*** Opening Source information ***

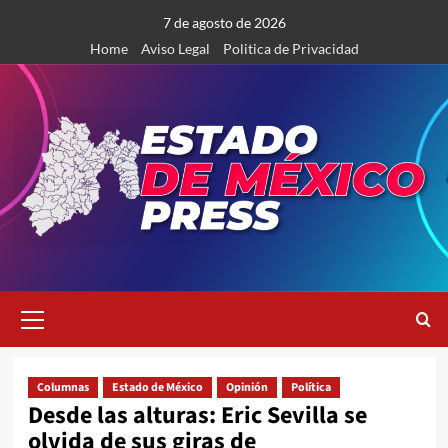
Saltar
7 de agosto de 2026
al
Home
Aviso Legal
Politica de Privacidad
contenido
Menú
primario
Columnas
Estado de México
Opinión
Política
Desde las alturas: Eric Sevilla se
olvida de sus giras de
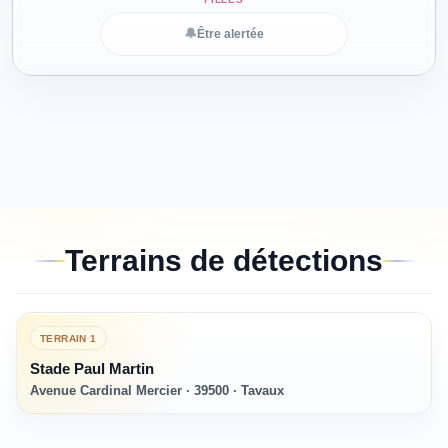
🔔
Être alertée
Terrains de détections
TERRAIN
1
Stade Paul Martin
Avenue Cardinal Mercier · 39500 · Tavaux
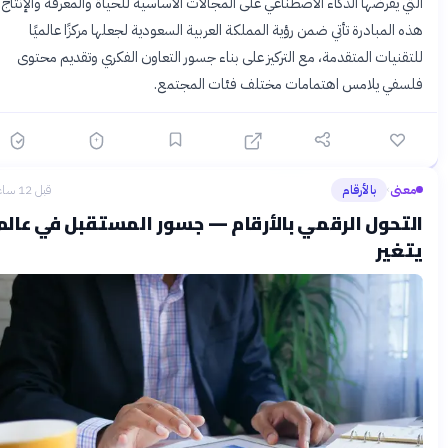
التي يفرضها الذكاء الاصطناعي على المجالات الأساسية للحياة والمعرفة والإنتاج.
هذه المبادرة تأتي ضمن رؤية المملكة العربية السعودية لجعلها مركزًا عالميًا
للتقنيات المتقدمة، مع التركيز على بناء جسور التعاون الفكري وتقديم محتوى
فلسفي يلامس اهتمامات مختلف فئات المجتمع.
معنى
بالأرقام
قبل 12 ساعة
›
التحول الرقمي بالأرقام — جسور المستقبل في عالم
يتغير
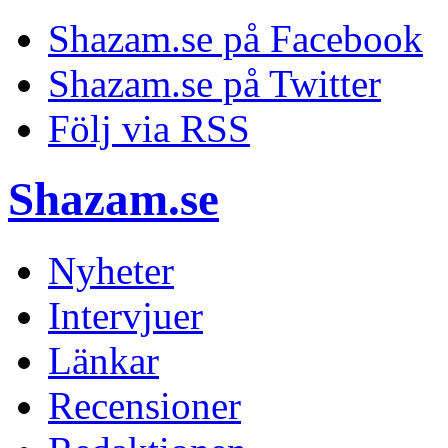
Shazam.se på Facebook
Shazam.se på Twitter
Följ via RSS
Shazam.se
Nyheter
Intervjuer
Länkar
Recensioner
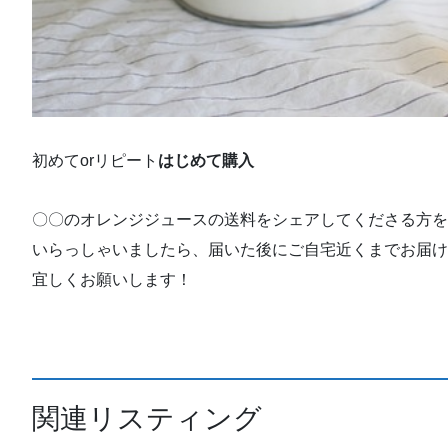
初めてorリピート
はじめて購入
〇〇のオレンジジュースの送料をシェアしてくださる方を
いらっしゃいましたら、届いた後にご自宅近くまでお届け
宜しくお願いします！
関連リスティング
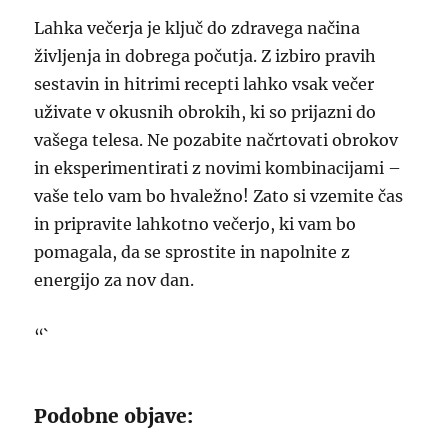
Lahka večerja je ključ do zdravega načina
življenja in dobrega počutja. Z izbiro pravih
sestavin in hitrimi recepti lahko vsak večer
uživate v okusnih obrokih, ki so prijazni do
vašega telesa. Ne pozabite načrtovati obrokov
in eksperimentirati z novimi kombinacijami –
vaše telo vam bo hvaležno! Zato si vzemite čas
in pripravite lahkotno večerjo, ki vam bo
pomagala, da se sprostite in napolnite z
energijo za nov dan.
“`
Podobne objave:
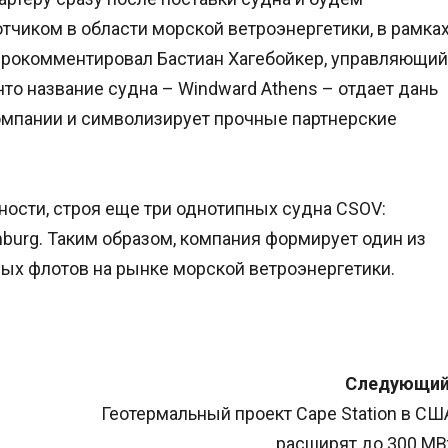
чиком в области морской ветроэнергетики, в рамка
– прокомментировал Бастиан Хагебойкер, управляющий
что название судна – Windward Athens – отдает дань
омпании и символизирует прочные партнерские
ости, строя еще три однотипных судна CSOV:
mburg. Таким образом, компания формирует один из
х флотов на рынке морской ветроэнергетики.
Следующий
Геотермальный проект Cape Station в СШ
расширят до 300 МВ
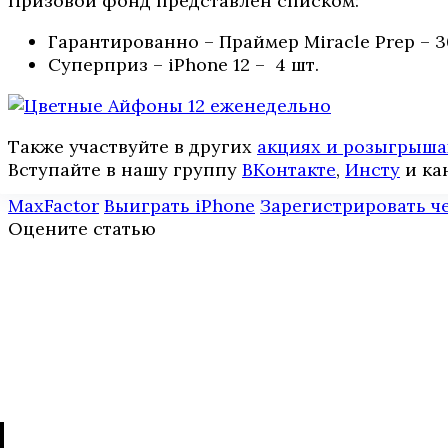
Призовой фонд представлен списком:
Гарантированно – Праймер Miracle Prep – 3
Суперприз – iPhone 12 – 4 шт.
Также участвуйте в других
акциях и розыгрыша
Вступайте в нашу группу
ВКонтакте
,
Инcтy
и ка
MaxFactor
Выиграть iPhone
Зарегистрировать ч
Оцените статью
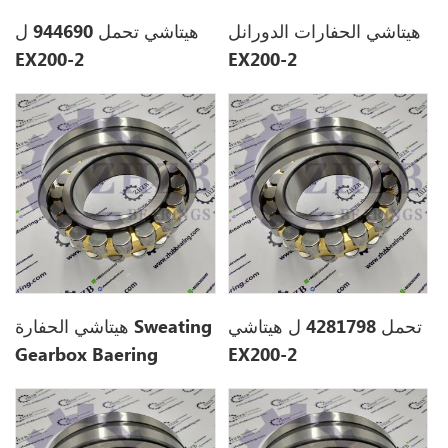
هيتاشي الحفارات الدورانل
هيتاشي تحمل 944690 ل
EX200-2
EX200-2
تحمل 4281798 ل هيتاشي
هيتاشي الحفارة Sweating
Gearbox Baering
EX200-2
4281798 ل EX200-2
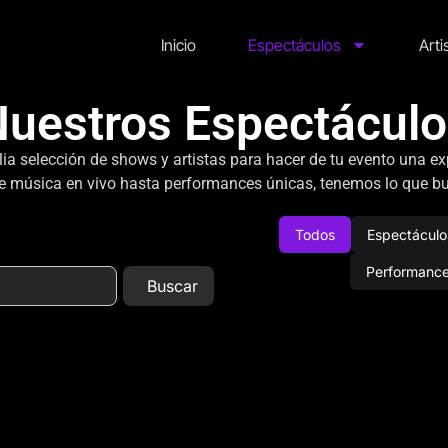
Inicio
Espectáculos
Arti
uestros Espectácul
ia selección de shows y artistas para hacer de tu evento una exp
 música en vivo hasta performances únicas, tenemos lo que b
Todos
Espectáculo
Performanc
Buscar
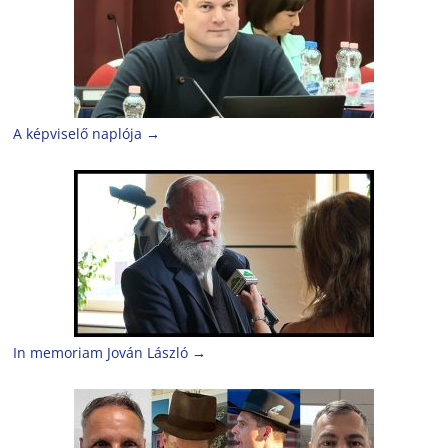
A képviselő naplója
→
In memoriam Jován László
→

*** Closing Source information ***
*** Opening Source information ***

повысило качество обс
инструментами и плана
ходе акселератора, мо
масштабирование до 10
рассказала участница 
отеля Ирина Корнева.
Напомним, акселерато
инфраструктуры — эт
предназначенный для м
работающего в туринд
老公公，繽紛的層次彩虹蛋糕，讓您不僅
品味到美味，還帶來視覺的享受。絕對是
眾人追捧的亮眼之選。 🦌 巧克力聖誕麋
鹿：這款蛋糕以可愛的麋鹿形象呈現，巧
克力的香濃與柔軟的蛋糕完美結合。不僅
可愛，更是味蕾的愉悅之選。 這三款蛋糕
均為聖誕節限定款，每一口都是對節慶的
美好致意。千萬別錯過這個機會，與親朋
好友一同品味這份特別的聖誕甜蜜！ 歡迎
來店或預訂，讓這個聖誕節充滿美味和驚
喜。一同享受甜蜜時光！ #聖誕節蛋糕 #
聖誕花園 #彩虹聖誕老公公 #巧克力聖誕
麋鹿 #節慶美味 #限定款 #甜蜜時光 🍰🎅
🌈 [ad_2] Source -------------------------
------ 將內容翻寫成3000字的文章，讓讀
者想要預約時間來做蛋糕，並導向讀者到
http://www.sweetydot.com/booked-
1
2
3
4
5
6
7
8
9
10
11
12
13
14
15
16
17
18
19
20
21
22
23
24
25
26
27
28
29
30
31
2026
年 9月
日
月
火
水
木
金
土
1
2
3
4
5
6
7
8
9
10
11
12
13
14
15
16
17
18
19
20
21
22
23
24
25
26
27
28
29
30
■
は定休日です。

*** Closing Source information ***
*** Opening Source information ***

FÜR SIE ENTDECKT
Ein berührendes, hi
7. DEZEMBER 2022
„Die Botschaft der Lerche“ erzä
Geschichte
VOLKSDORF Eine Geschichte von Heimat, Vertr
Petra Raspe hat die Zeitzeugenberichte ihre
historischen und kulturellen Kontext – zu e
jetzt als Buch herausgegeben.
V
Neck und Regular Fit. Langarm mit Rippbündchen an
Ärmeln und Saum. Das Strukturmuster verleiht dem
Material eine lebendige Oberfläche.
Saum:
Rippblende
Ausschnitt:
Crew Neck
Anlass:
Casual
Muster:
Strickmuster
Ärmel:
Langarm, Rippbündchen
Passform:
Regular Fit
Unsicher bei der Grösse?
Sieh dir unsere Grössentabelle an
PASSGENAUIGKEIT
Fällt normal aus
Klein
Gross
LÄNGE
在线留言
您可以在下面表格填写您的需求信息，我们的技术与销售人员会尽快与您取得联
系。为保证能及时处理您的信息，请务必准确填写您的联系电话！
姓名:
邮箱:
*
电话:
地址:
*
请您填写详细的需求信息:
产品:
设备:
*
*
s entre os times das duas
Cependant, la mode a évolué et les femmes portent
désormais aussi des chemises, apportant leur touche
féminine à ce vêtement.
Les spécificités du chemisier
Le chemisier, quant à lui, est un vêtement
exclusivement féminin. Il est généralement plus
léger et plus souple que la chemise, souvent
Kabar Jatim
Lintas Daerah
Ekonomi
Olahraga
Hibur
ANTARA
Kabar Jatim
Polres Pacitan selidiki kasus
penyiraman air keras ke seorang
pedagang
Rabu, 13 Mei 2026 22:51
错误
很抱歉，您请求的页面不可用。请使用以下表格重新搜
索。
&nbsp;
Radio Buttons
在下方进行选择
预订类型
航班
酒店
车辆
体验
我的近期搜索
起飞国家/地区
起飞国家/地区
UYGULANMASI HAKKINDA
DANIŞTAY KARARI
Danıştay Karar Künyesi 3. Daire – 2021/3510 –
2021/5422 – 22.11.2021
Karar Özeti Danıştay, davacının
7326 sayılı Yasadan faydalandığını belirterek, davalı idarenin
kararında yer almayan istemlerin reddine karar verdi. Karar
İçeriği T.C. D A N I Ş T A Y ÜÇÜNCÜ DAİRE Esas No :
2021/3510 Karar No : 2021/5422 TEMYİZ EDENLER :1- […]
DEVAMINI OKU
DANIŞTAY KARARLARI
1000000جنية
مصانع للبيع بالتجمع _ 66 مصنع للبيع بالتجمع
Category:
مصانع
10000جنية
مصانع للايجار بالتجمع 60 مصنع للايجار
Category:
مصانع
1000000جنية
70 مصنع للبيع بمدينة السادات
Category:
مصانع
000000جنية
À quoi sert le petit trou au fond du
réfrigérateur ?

*** Closing Source information ***

» Exercise
Using the data above, tally each line that has the string "مصنع" and report only the sum.

» Task response
3